*** Supplied material Section Begins ***

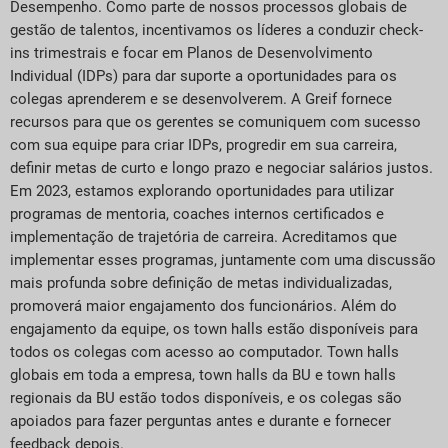
Desempenho. Como parte de nossos processos globais de
gestão de talentos, incentivamos os líderes a conduzir check-
ins trimestrais e focar em Planos de Desenvolvimento
Individual (IDPs) para dar suporte a oportunidades para os
colegas aprenderem e se desenvolverem. A Greif fornece
recursos para que os gerentes se comuniquem com sucesso
com sua equipe para criar IDPs, progredir em sua carreira,
definir metas de curto e longo prazo e negociar salários justos.
Em 2023, estamos explorando oportunidades para utilizar
programas de mentoria, coaches internos certificados e
implementação de trajetória de carreira. Acreditamos que
implementar esses programas, juntamente com uma discussão
mais profunda sobre definição de metas individualizadas,
promoverá maior engajamento dos funcionários. Além do
engajamento da equipe, os town halls estão disponíveis para
todos os colegas com acesso ao computador. Town halls
globais em toda a empresa, town halls da BU e town halls
regionais da BU estão todos disponíveis, e os colegas são
apoiados para fazer perguntas antes e durante e fornecer
feedback depois.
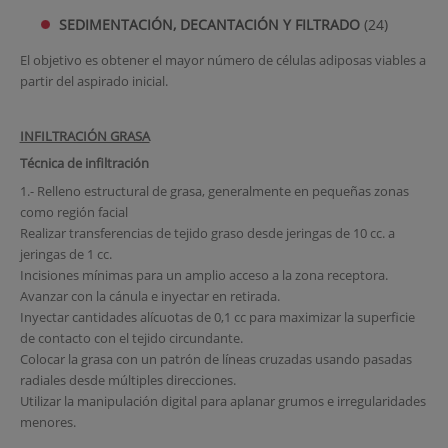
SEDIMENTACIÓN, DECANTACIÓN Y FILTRADO
(24)
El objetivo es obtener el mayor número de células adiposas viables a
partir del aspirado inicial.
INFILTRACIÓN GRASA
Técnica de infiltración
1.- Relleno estructural de grasa, generalmente en pequeñas zonas
como región facial
Realizar transferencias de tejido graso desde jeringas de 10 cc. a
jeringas de 1 cc.
Incisiones mínimas para un amplio acceso a la zona receptora.
Avanzar con la cánula e inyectar en retirada.
Inyectar cantidades alícuotas de 0,1 cc para maximizar la superficie
de contacto con el tejido circundante.
Colocar la grasa con un patrón de líneas cruzadas usando pasadas
radiales desde múltiples direcciones.
Utilizar la manipulación digital para aplanar grumos e irregularidades
menores.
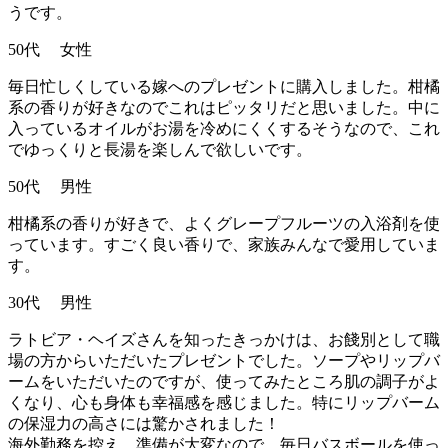
うです。
50代 女性
毎日忙しくしている嫁へのプレゼントに購入しました。柑橘
系の香りが好きなのでこれはピッタリだと思いました。中に
入っているオイルがお湯を冷めにくくするそうなので、これ
でゆっくりと長湯を楽しんで欲しいです。
50代 男性
柑橘系の香りが好きで、よくグレープフルーツの入浴剤を使
っています。すごく良い香りで、家族みんなで愛用していま
す。
30代 男性
ラトビア・ヘイズさんを知ったきっかけは、お餞別として職
場の方からいただいたプレゼントでした。ソープやリップバ
ームをいただいたのですが、使ってみたところ肌の調子がよ
くなり、心も身体も幸福感を感じました。特にリップバーム
の保湿力の高さには驚かされました！
海外勤務を控え、準備が大変なので、毎日バスボールを使っ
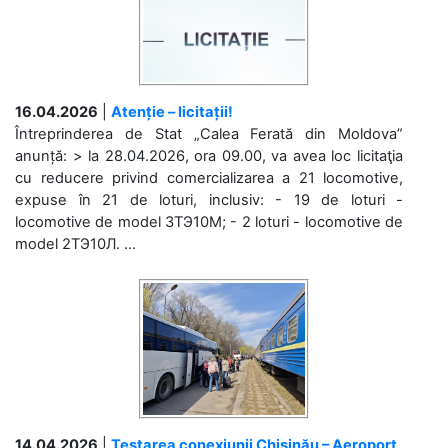
16.04.2026
|
Atenție – licitații!
Întreprinderea de Stat „Calea Ferată din Moldova”
anunță: > la 28.04.2026, ora 09.00, va avea loc licitaţia
cu reducere privind comercializarea a 21 locomotive,
expuse în 21 de loturi, inclusiv: - 19 de loturi -
locomotive de model 3ТЭ10М; - 2 loturi - locomotive de
model 2ТЭ10Л. ...
14.04.2026
|
Testarea conexiunii Chișinău – Aeroport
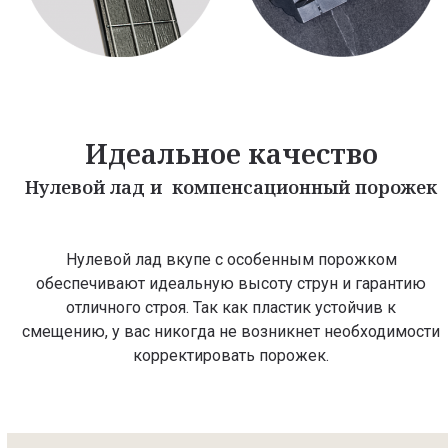
Идеальное качество
Нулевой лад и компенсационный порожек
Нулевой лад вкупе с особенным порожком
обеспечивают идеальную высоту струн и гарантию
отличного строя. Так как пластик устойчив к
смещению, у вас никогда не возникнет необходимости
корректировать порожек.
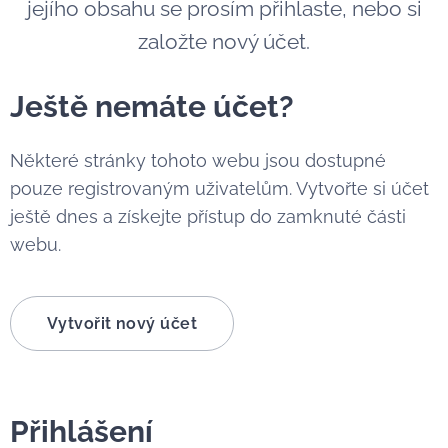
jejího obsahu se prosím přihlaste, nebo si
založte nový účet.
Ještě nemáte účet?
Některé stránky tohoto webu jsou dostupné
pouze registrovaným uživatelům. Vytvořte si účet
ještě dnes a získejte přístup do zamknuté části
webu.
Vytvořit nový účet
Přihlášení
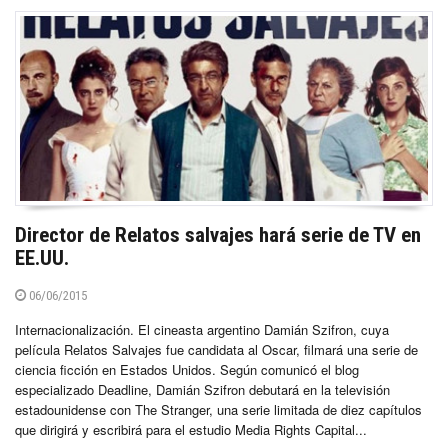
Director de Relatos salvajes hará serie de TV en
EE.UU.
06/06/2015
Internacionalización. El cineasta argentino Damián Szifron, cuya
película Relatos Salvajes fue candidata al Oscar, filmará una serie de
ciencia ficción en Estados Unidos. Según comunicó el blog
especializado Deadline, Damián Szifron debutará en la televisión
estadounidense con The Stranger, una serie limitada de diez capítulos
que dirigirá y escribirá para el estudio Media Rights Capital...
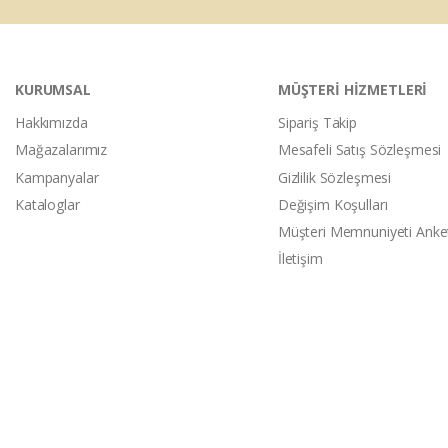
KURUMSAL
MÜŞTERİ HİZMETLERİ
Hakkımızda
Sipariş Takip
Mağazalarımız
Mesafeli Satış Sözleşmesi
Kampanyalar
Gizlilik Sözleşmesi
Kataloglar
Değişim Koşulları
Müşteri Memnuniyeti Anke
İletişim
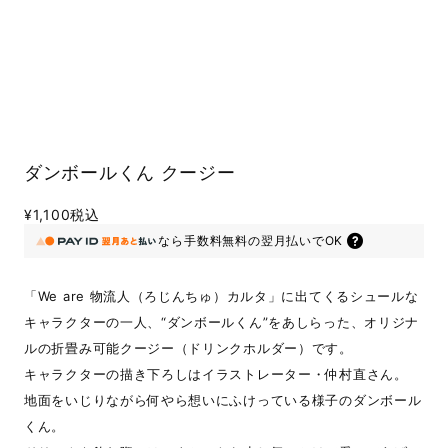
ダンボールくん クージー
¥1,100
税込
なら
手数料無料の
翌月払いでOK
「We are 物流人（ろじんちゅ）カルタ」に出てくるシュールな
キャラクターの一人、“ダンボールくん”をあしらった、オリジナ
ルの折畳み可能クージー（ドリンクホルダー）です。
キャラクターの描き下ろしはイラストレーター・仲村直さん。
地面をいじりながら何やら想いにふけっている様子のダンボール
くん。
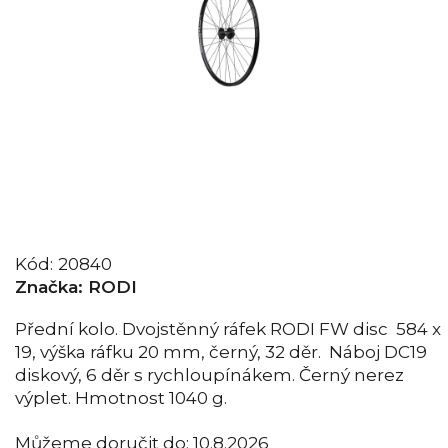
Kód:
20840
Značka:
RODI
Přední kolo. Dvojstěnný ráfek RODI FW disc 584 x
19, výška ráfku 20 mm, černý, 32 děr. Náboj DC19
diskový, 6 děr s rychloupínákem. Černý nerez
výplet. Hmotnost 1040 g.
Můžeme doručit do:
10.8.2026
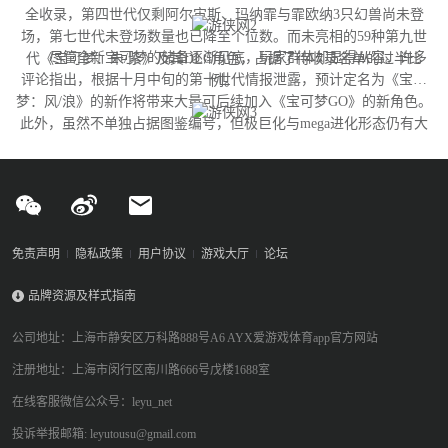
全收录，第四世代仅剩阿尔宙斯、玛纳霏与霏欧纳3只幻兽尚未登
场，第七世代未登场数量也已降至个位数。而未亮相的59种第九世
尽管全新宝可梦的储备逐渐见底，玩家群体却显得从容。许多
代《宝可梦：朱/紫》及其DLC角色，占据了待收录名单的过半比
评论指出，根据十月中旬的第十世代情报泄露，预计定名为《宝可
例。
梦：风/浪》的新作将带来大量可后续加入《宝可梦GO》的新角色。
此外，虽然不单独占据图鉴编号，但极巨化与mega进化形态仍有大
量变体尚未实装，这为开发团队提供了充足的更新空间。
免责声明
隐私政策
用户协议
游戏大厅
论坛
品牌资源及样式指南
公司地址：上海市静安区万科路888号A6 AYX爱游戏体育app官方网站
注册地址：上海市闵行区南川路666号戊楼1688室
在线客服微信公众号：leyu_net
投诉举报邮箱: leyutousu@gmail.com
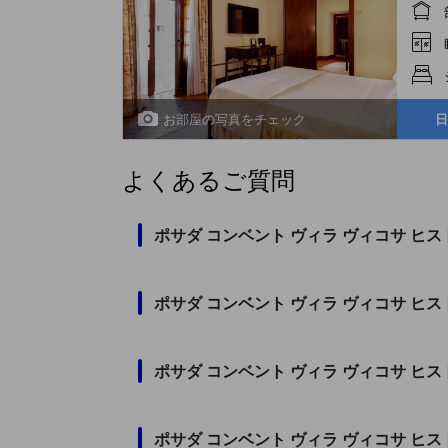
お部屋の写真をチェック
日
よくあるご質問
ポサダ コンベント ヴィラ ヴィコサ 
ポサダ コンベント ヴィラ ヴィコサ ヒ
ポサダ コンベント ヴィラ ヴィコサ 
ポサダ コンベント ヴィラ ヴィコサ 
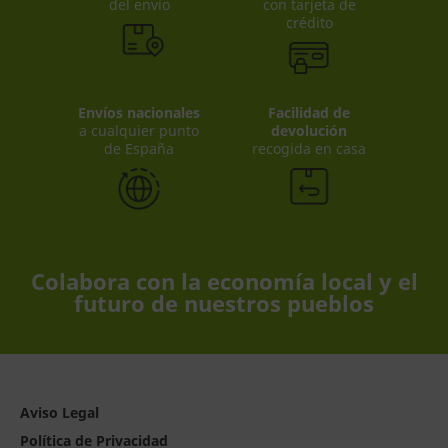
del envío
con tarjeta de
crédito
Envíos nacionales
Facilidad de
a cualquier punto
devolución
de España
recogida en casa
Colabora con la economía local y el
futuro de nuestros pueblos
Aviso Legal
Política de Privacidad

*** Supplied material Section Ends ***

Exercise goal → The result should be all the records, retyped exactly, with no pictures among them.

Answer box →
Desempenho. Como parte de nossos processos globais de
gestão de talentos, incentivamos os líderes a conduzir check-
ins trimestrais e focar em Planos de Desenvolvimento
Individual (IDPs) para dar suporte a oportunidades para os
colegas aprenderem e se desenvolverem. A Greif fornece
recursos para que os gerentes se comuniquem com sucesso
com sua equipe para criar IDPs, progredir em sua carreira,
definir metas de curto e longo prazo e negociar salários justos.
Em 2023, estamos explorando oportunidades para utilizar
programas de mentoria, coaches internos certificados e
implementação de trajetória de carreira. Acreditamos que
implementar esses programas, juntamente com uma discussão
mais profunda sobre definição de metas individualizadas,
promoverá maior engajamento dos funcionários. Além do
engajamento da equipe, os town halls estão disponíveis para
todos os colegas com acesso ao computador. Town halls
globais em toda a empresa, town halls da BU e town halls
regionais da BU estão todos disponíveis, e os colegas são
apoiados para fazer perguntas antes e durante e fornecer
feedback depois.
SEDIMENTACIÓN, DECANTACIÓN Y FILTRADO
(24)
El objetivo es obtener el mayor número de células adiposas viables a
partir del aspirado inicial.
INFILTRACIÓN GRASA
Técnica de infiltración
1.- Relleno estructural de grasa, generalmente en pequeñas zonas
como región facial
Realizar transferencias de tejido graso desde jeringas de 10 cc. a
jeringas de 1 cc.
Incisiones mínimas para un amplio acceso a la zona receptora.
Avanzar con la cánula e inyectar en retirada.
Inyectar cantidades alícuotas de 0,1 cc para maximizar la superficie
de contacto con el tejido circundante.
Colocar la grasa con un patrón de líneas cruzadas usando pasadas
radiales desde múltiples direcciones.
Utilizar la manipulación digital para aplanar grumos e irregularidades
menores.
うです。
50代 女性
毎日忙しくしている嫁へのプレゼントに購入しました。柑橘
系の香りが好きなのでこれはピッタリだと思いました。中に
入っているオイルがお湯を冷めにくくするそうなので、これ
でゆっくりと長湯を楽しんで欲しいです。
50代 男性
柑橘系の香りが好きで、よくグレープフルーツの入浴剤を使
っています。すごく良い香りで、家族みんなで愛用していま
す。
30代 男性
ラトビア・ヘイズさんを知ったきっかけは、お餞別として職
場の方からいただいたプレゼントでした。ソープやリップバ
ームをいただいたのですが、使ってみたところ肌の調子がよ
くなり、心も身体も幸福感を感じました。特にリップバーム
の保湿力の高さには驚かされました！
海外勤務を控え、準備が大変なので、毎日バスボールを使っ
16.04.2026
|
Atenție – licitații!
Întreprinderea de Stat „Calea Ferată din Moldova”
anunță: > la 28.04.2026, ora 09.00, va avea loc licitaţia
cu reducere privind comercializarea a 21 locomotive,
expuse în 21 de loturi, inclusiv: - 19 de loturi -
locomotive de model 3ТЭ10М; - 2 loturi - locomotive de
model 2ТЭ10Л. ...
14.04.2026
|
Testarea conexiunii Chișinău – Aeroport
Идеальное качество
Нулевой лад и компенсационный порожек
Нулевой лад вкупе с особенным порожком
обеспечивают идеальную высоту струн и гарантию
отличного строя. Так как пластик устойчив к
смещению, у вас никогда не возникнет необходимости
корректировать порожек.
jejího obsahu se prosím přihlaste, nebo si
založte nový účet.
Ještě nemáte účet?
Některé stránky tohoto webu jsou dostupné
pouze registrovaným uživatelům. Vytvořte si účet
ještě dnes a získejte přístup do zamknuté části
webu.
Vytvořit nový účet
Přihlášení
Director de Relatos salvajes hará serie de TV en
EE.UU.
06/06/2015
Internacionalización. El cineasta argentino Damián Szifron, cuya
película Relatos Salvajes fue candidata al Oscar, filmará una serie de
ciencia ficción en Estados Unidos. Según comunicó el blog
especializado Deadline, Damián Szifron debutará en la televisión
estadounidense con The Stranger, una serie limitada de diez capítulos
que dirigirá y escribirá para el estudio Media Rights Capital...
KURUMSAL
MÜŞTERİ HİZMETLERİ
Hakkımızda
Sipariş Takip
Mağazalarımız
Mesafeli Satış Sözleşmesi
Kampanyalar
Gizlilik Sözleşmesi
Kataloglar
Değişim Koşulları
Müşteri Memnuniyeti Anke
İletişim
ダンボールくん クージー
¥1,100
税込
なら
手数料無料の
翌月払いでOK
「We are 物流人（ろじんちゅ）カルタ」に出てくるシュールな
キャラクターの一人、“ダンボールくん”をあしらった、オリジナ
ルの折畳み可能クージー（ドリンクホルダー）です。
キャラクターの描き下ろしはイラストレーター・仲村直さん。
地面をいじりながら何やら想いにふけっている様子のダンボール
くん。
Kód:
20840
Značka:
RODI
Přední kolo. Dvojstěnný ráfek RODI FW disc 584 x
19, výška ráfku 20 mm, černý, 32 děr. Náboj DC19
diskový, 6 děr s rychloupínákem. Černý nerez
výplet. Hmotnost 1040 g.
Můžeme doručit do:
10.8.2026
全收录，第四世代仅剩阿尔宙斯、玛纳霏与霏欧纳3只幻兽尚未登
场，第七世代未登场数量也已降至个位数。而未亮相的59种第九世
尽管全新宝可梦的储备逐渐见底，玩家群体却显得从容。许多
代《宝可梦：朱/紫》及其DLC角色，占据了待收录名单的过半比
评论指出，根据十月中旬的第十世代情报泄露，预计定名为《宝可
例。
梦：风/浪》的新作将带来大量可后续加入《宝可梦GO》的新角色。
此外，虽然不单独占据图鉴编号，但极巨化与mega进化形态仍有大
量变体尚未实装，这为开发团队提供了充足的更新空间。
免责声明
隐私政策
用户协议
游戏大厅
论坛
品牌资源及样式指南
公司地址：上海市静安区万科路888号A6 AYX爱游戏体育app官方网站
注册地址：上海市闵行区南川路666号戊楼1688室
在线客服微信公众号：leyu_net
投诉举报邮箱: leyutousu@gmail.com
お部屋の写真をチェック
日
よくあるご質問
ポサダ コンベント ヴィラ ヴィコサ 
ポサダ コンベント ヴィラ ヴィコサ ヒ
ポサダ コンベント ヴィラ ヴィコサ 
ポサダ コンベント ヴィラ ヴィコサ 
del envío
con tarjeta de
crédito
Envíos nacionales
Facilidad de
a cualquier punto
devolución
de España
recogida en casa
Colabora con la economía local y el
futuro de nuestros pueblos
Aviso Legal
Política de Privacidad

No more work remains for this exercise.